Would you return the listing exactly as written, apart from its pictures?

:: RECORDS FOR THE EXERCISE ::
= Beginning of Section =

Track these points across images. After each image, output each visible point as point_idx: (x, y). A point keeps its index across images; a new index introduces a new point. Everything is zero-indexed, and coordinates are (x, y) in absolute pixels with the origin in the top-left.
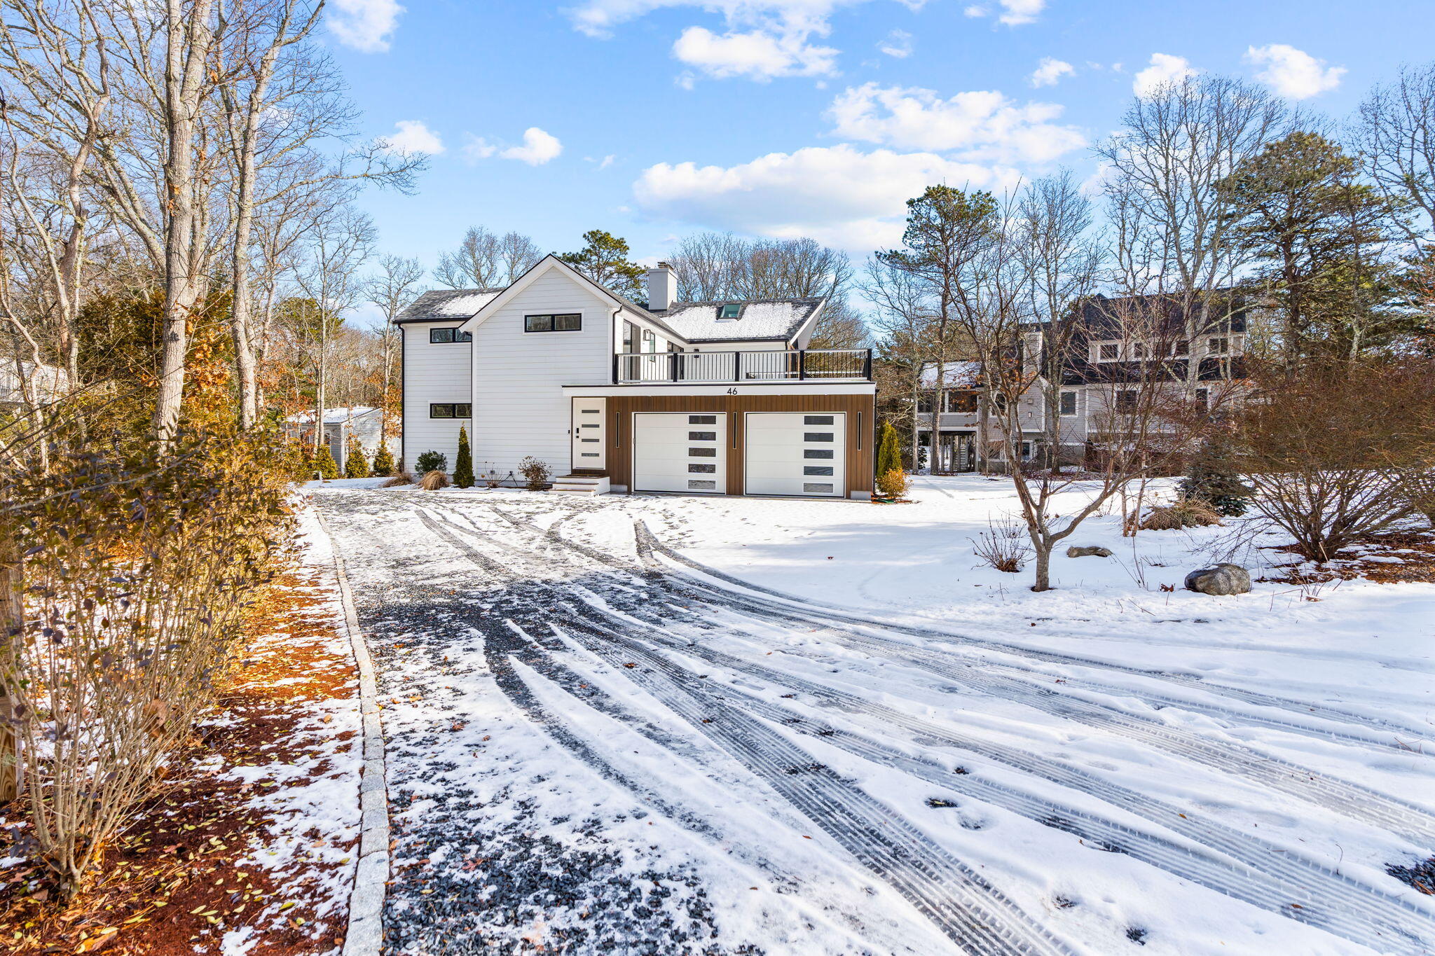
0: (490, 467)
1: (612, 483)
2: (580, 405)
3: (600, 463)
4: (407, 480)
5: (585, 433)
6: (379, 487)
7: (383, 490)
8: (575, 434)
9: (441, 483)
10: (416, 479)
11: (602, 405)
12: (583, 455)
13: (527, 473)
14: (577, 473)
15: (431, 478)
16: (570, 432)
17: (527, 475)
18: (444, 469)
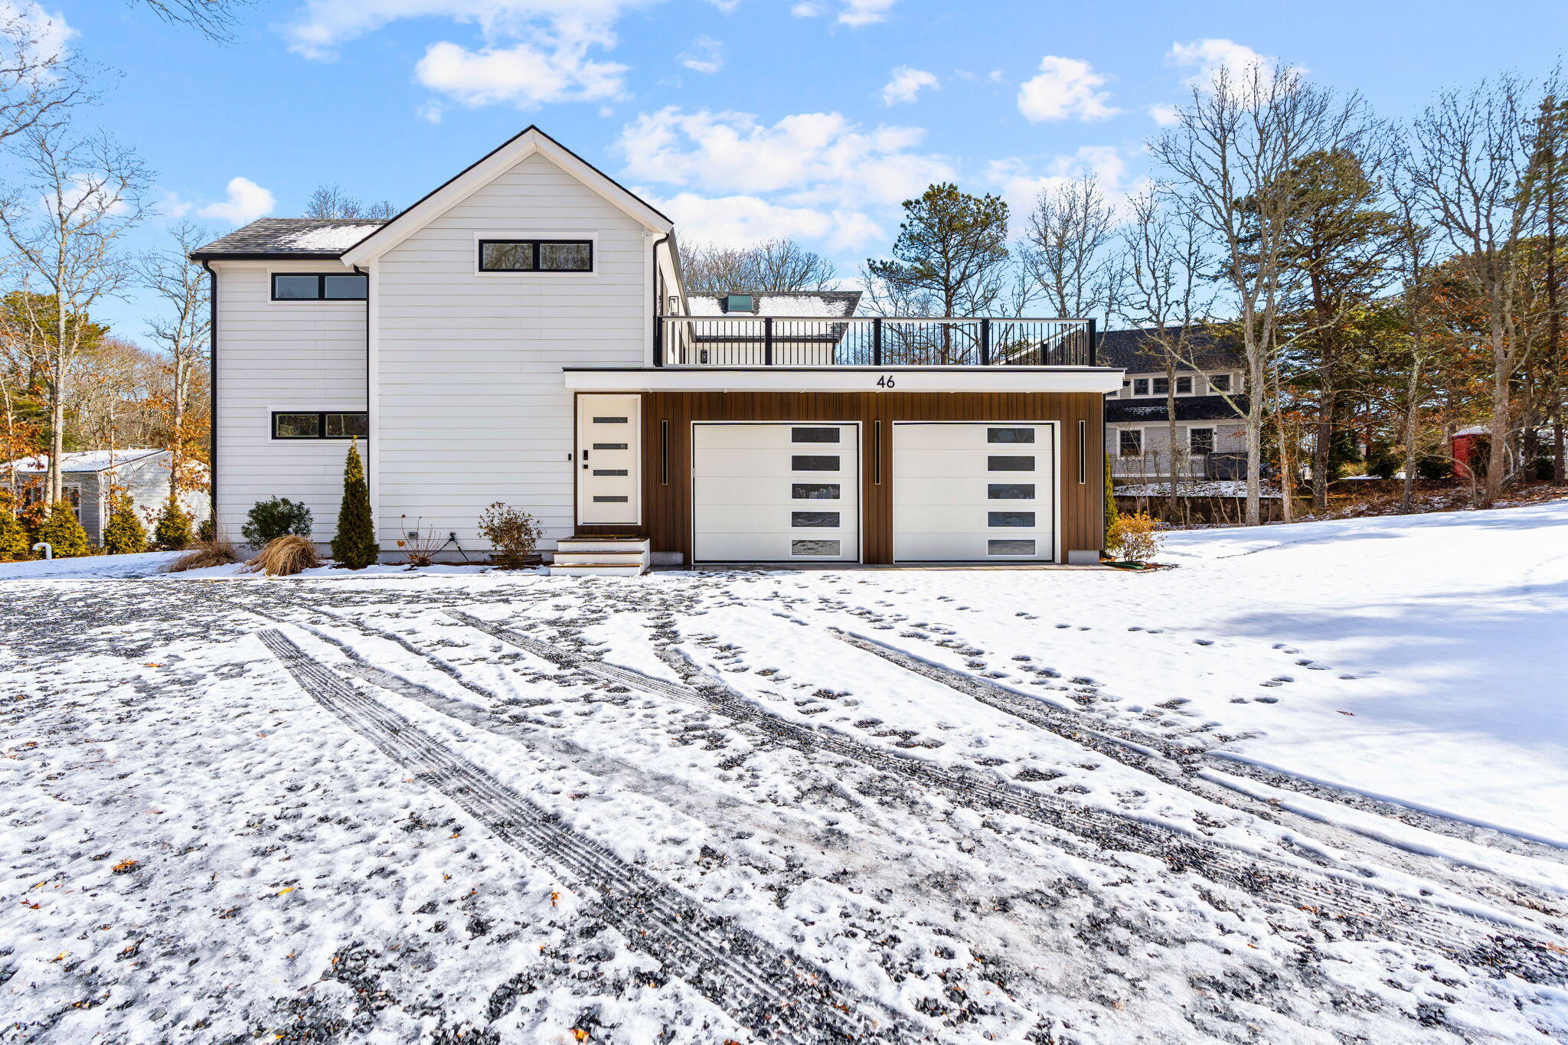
0: (411, 525)
1: (654, 548)
2: (590, 407)
3: (631, 513)
4: (225, 556)
5: (601, 460)
6: (161, 570)
7: (169, 578)
8: (581, 462)
9: (305, 559)
10: (246, 552)
11: (632, 409)
12: (597, 499)
13: (496, 533)
14: (584, 532)
15: (281, 550)
16: (573, 457)
17: (495, 540)
18: (306, 531)
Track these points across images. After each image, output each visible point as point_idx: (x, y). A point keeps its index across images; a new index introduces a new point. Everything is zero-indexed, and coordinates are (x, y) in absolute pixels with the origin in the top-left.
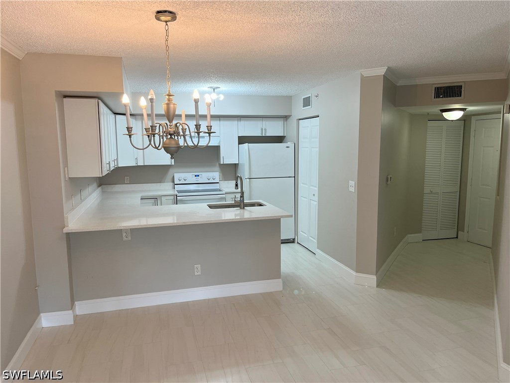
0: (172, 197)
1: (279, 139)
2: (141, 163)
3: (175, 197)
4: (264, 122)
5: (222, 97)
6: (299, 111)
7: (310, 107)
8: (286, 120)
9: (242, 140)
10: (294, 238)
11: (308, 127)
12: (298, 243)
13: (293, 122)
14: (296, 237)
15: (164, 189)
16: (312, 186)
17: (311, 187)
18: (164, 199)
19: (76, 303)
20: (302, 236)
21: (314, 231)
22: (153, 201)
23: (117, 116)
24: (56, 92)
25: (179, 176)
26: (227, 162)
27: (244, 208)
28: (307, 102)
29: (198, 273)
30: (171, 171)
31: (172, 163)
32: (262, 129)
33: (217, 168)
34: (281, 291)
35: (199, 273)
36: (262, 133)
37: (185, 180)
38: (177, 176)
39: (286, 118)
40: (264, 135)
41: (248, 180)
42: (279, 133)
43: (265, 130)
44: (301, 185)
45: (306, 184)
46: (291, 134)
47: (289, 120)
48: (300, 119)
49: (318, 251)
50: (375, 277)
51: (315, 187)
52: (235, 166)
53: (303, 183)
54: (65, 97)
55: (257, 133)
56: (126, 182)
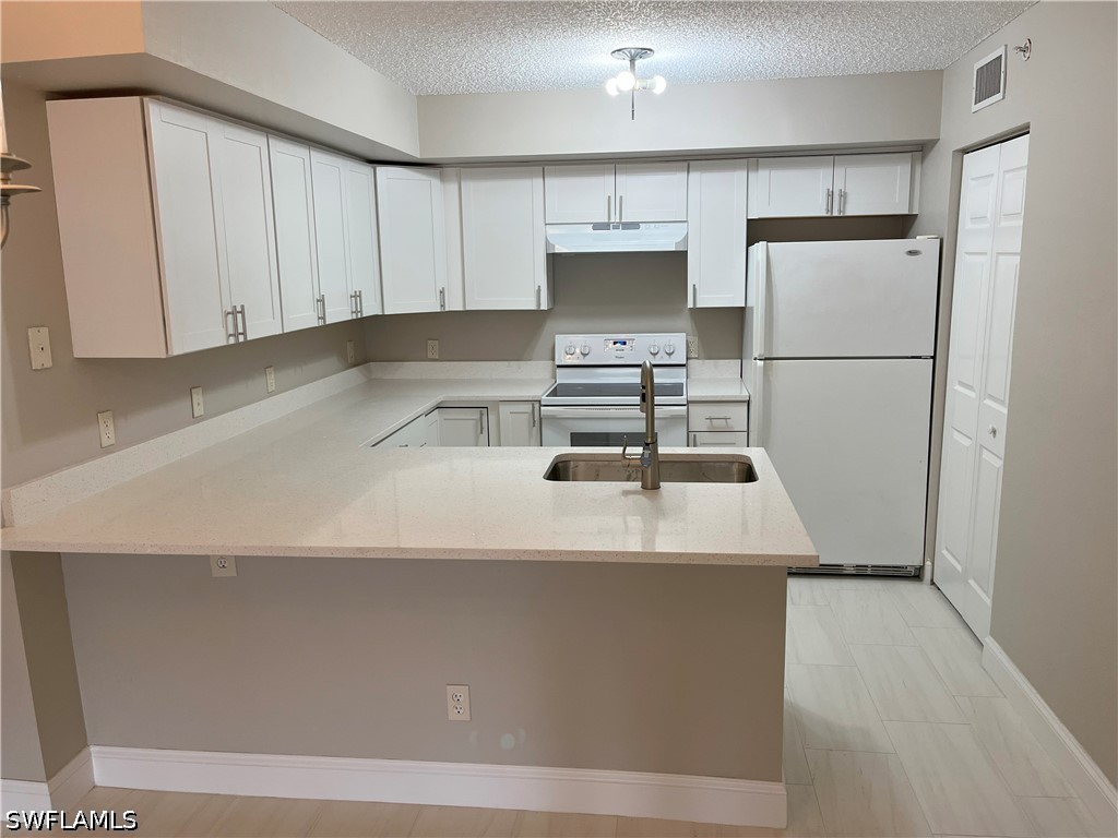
0: (528, 408)
1: (897, 226)
2: (454, 305)
3: (537, 406)
4: (840, 171)
6: (968, 117)
7: (998, 96)
8: (923, 159)
9: (759, 230)
10: (917, 562)
11: (992, 175)
12: (933, 583)
13: (942, 160)
14: (928, 563)
15: (527, 380)
16: (991, 397)
17: (988, 402)
18: (504, 410)
19: (93, 749)
20: (948, 557)
21: (987, 556)
22: (475, 414)
23: (381, 170)
25: (571, 343)
26: (705, 301)
27: (656, 487)
28: (990, 81)
29: (458, 714)
30: (550, 325)
31: (539, 304)
32: (831, 195)
33: (685, 321)
35: (466, 717)
36: (830, 207)
37: (585, 355)
38: (562, 341)
39: (920, 150)
40: (836, 214)
41: (762, 362)
42: (900, 208)
43: (843, 195)
44: (955, 391)
45: (970, 387)
46: (933, 208)
47: (933, 156)
48: (966, 151)
49: (989, 641)
51: (1001, 402)
52: (739, 315)
53: (962, 384)
55: (817, 209)
56: (430, 356)
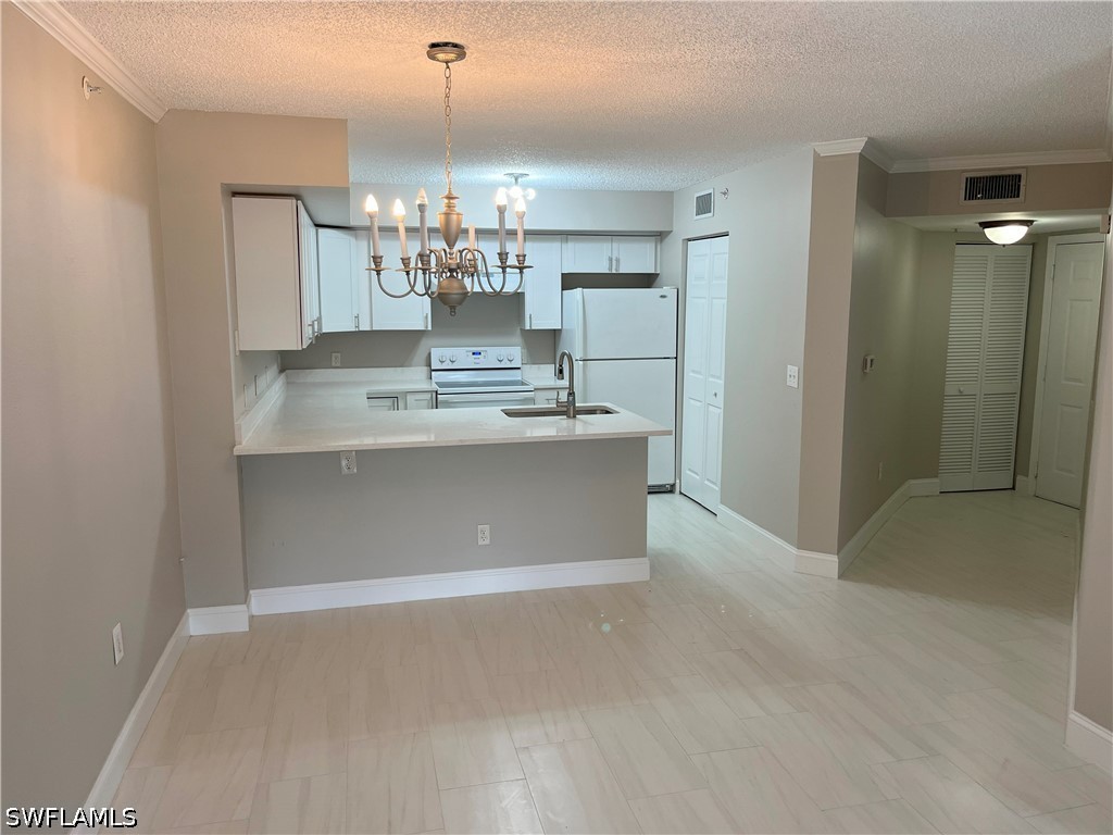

= End of Section =

:: ANSWER TO THE PROBLEM ::
Track these points across images. After each image, output each visible point as point_idx: (x, y). A point keeps its index across images; a new index introduces a new point. Everything is zero-indexed, and coordinates are (x, y) in absolute pixels with the origin in the top-left.
0: (490, 467)
1: (612, 483)
2: (580, 405)
3: (600, 463)
4: (407, 480)
5: (585, 433)
6: (379, 487)
7: (383, 490)
8: (575, 434)
9: (441, 483)
10: (416, 479)
11: (602, 405)
12: (583, 455)
13: (527, 473)
14: (577, 473)
15: (431, 478)
16: (570, 432)
17: (527, 475)
18: (444, 469)
0: (411, 525)
1: (654, 548)
2: (590, 407)
3: (631, 513)
4: (225, 556)
5: (601, 460)
6: (161, 570)
7: (169, 578)
8: (581, 462)
9: (305, 559)
10: (246, 552)
11: (632, 409)
12: (597, 499)
13: (496, 533)
14: (584, 532)
15: (281, 550)
16: (573, 457)
17: (495, 540)
18: (306, 531)
Track these points across images. After each image, output each visible point as point_idx: (x, y). A point keeps its index across images; a new index introduces a new point. Everything is zero-indexed, and coordinates are (x, y) in absolute pixels with the origin in the top-left.
0: (172, 197)
1: (279, 139)
2: (141, 163)
3: (175, 197)
4: (264, 122)
5: (222, 97)
6: (299, 111)
7: (310, 107)
8: (286, 120)
9: (242, 140)
10: (294, 238)
11: (308, 127)
12: (298, 243)
13: (293, 122)
14: (296, 237)
15: (164, 189)
16: (312, 186)
17: (311, 187)
18: (164, 199)
19: (76, 303)
20: (302, 236)
21: (314, 231)
22: (153, 201)
23: (117, 116)
24: (56, 92)
25: (179, 176)
26: (227, 162)
27: (244, 208)
28: (307, 102)
29: (198, 273)
30: (171, 171)
31: (172, 163)
32: (262, 129)
33: (217, 168)
34: (281, 291)
35: (199, 273)
36: (262, 133)
37: (185, 180)
38: (177, 176)
39: (286, 118)
40: (264, 135)
41: (248, 180)
42: (279, 133)
43: (265, 130)
44: (301, 185)
45: (306, 184)
46: (291, 134)
47: (289, 120)
48: (300, 119)
49: (318, 251)
50: (375, 277)
51: (315, 187)
52: (235, 166)
53: (303, 183)
54: (65, 97)
55: (257, 133)
56: (126, 182)
0: (528, 408)
1: (897, 226)
2: (454, 305)
3: (537, 406)
4: (840, 171)
6: (968, 117)
7: (998, 96)
8: (923, 159)
9: (759, 230)
10: (917, 562)
11: (992, 175)
12: (933, 583)
13: (942, 160)
14: (928, 563)
15: (527, 380)
16: (991, 397)
17: (988, 402)
18: (504, 410)
19: (93, 749)
20: (948, 557)
21: (987, 556)
22: (475, 414)
23: (381, 170)
25: (571, 343)
26: (705, 301)
27: (656, 487)
28: (990, 81)
29: (458, 714)
30: (550, 325)
31: (539, 304)
32: (831, 195)
33: (685, 321)
35: (466, 717)
36: (830, 207)
37: (585, 355)
38: (562, 341)
39: (920, 150)
40: (836, 214)
41: (762, 362)
42: (900, 208)
43: (843, 195)
44: (955, 391)
45: (970, 387)
46: (933, 208)
47: (933, 156)
48: (966, 151)
49: (989, 641)
51: (1001, 402)
52: (739, 315)
53: (962, 384)
55: (817, 209)
56: (430, 356)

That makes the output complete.